Em média, 15 pessoas morrem de desnutrição por dia no Brasil. Por dia!! Em 2017, 5,2 milhões passavam fome. São dados oficiais divulgados pela Organização das Nações Unidas para Alimentação e Agricultura (FAO). Com o congelamento dos investimentos sociais por 20 anos e a alta do desemprego, o número de famintos só tende a aumentar.
Seis em cada dez crianças no Brasil vivem na pobreza (Unicef). A fome é a companheira de milhares de crianças neste período de férias escolares. Elas não querem só comida. São crianças e adolescentes até 17 anos privados de direitos fundamentais como água potável, saneamento, moradia e saúde. O levantamento, feito com base na Pesquisa Nacional por Amostra de Domicílios (Pnad) 2015, mostra que 18 milhões de meninas e meninos, vivem com menos de R$ 346 por mês na zona urbana e R$ 269 na zona rural. Fazem parte da linha da pobreza extrema. Torturados pela desnutrição.
Nem esse escândalo social escancarado sensibiliza o governo Bolsonaro. Está escrito em seu plano de governo, registrado no Tribunal Superior Eleitoral: “Nunca haverá estabilidade social na presença de fome, violência, miséria e de altas taxas de desemprego”. Eleito, a fome já não existe mais. Primeiro foi a ministra da Agricultura, Teresa Cristina, que em abril, declarou: “Nunca tivemos guerra e nós não passamos muita fome porque temos manga nas ruas em nossa cidade e clima tropical”. Seria cômico se não fosse tão trágico. A insegurança alimentar é um problema de muitas faces, entre elas as mazelas sociais e ambientais. Seu Ministério já liberou o uso de 262 agrotóxicos em 2019. Se o pobre não morrer de fome, morrerá envenenado.

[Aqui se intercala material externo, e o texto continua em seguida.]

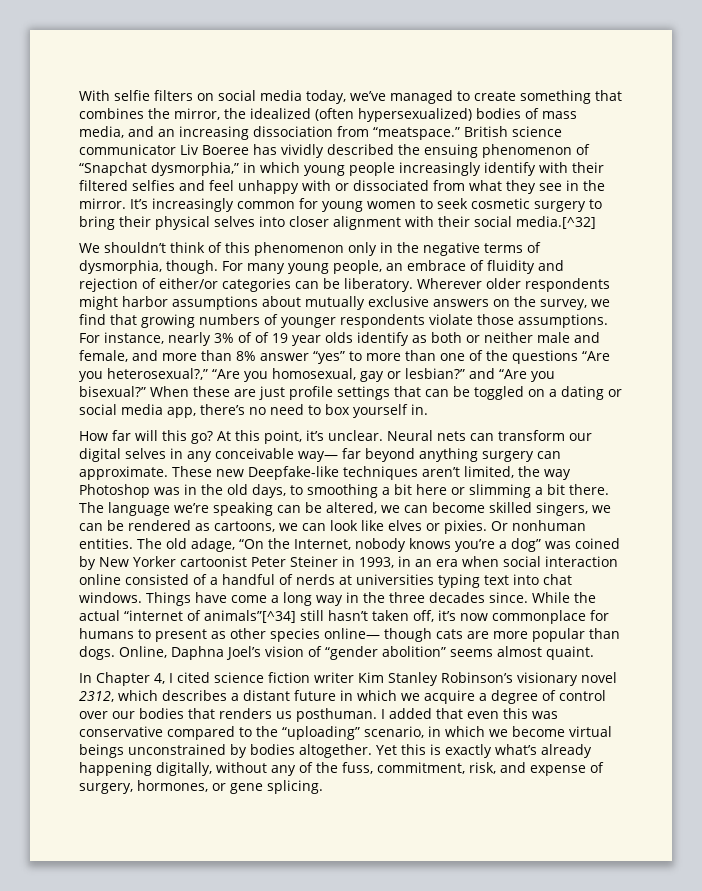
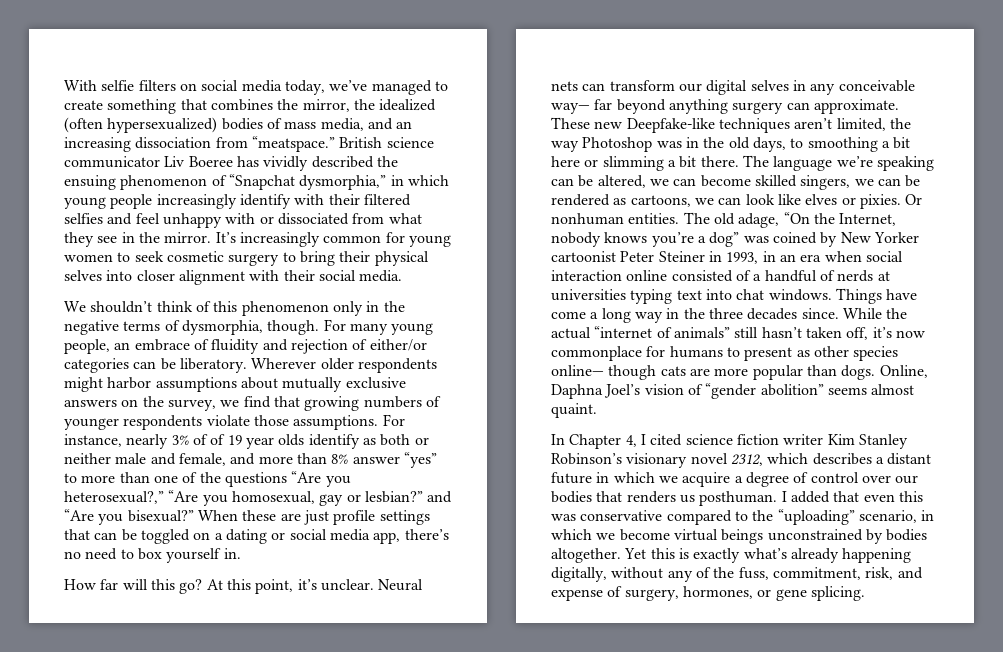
[516,216,596,229] media.[^32] -> [359,270,403,282] media.
[204,610,296,623] animals”[^34] -> [673,327,730,338] animals”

Como se não bastasse a estupidez da ministra, seu presidente, um mentiroso compulsivo, declarou durante entrevista à mídia internacional: “Falar que se passa fome no Brasil é uma grande mentira. Passa-se mal, não se come bem. Aí eu concordo. Agora, passar fome, não.” E continuou “você não vê gente, mesmo pobre, pelas ruas com físico esquelético como a gente vê em alguns outros países pelo mundo”. Suas palavras expressam seu absoluto desprezo com os mais pobres, desconhecimento da realidade e cinismo sem disfarces. Banalizar a fome do outro é o auge da desumanização de um governo que fede a corrupção. Suas instituições estão apodrecidas. Se havia algum respeito por este governo ele foi perdido. Chegou ao fundo do poço.
“Falta realmente vontade política. É preciso querer de verdade acabar com a fome, mas isto não acontecerá se, em última instância se, antes de tudo, não houver a convicção ética, comum a todos os povos e às diferentes visões religiosas, que coloca no centro de qualquer iniciativa o bem integral da pessoa” (Papa Francisco).
Diante de uma multidão com fome (Mc 6,34), os discípulos sugerem a Jesus: “Despede-os para que vão aos campos e povoados vizinhos e comprem para si o que comer” (Mc 6,36). Jesus “ficou tomado de compaixão por eles” (Mc 6,34). E ordena: “dai-lhes vós mesmos de comer” (Mc 6,37). Quem são esses homens, mulheres e crianças? Rostos de Cristo. “Tive fome e não me destes de comer. Afastai-vos de mim, malditos” (Mt 25, 41). “Que importa ao Senhor que sua mesa esteja cheia de objetos de ouro se ele se consome de fome?” (São João Crisóstomo). Dar de comer a quem tem fome é uma graça.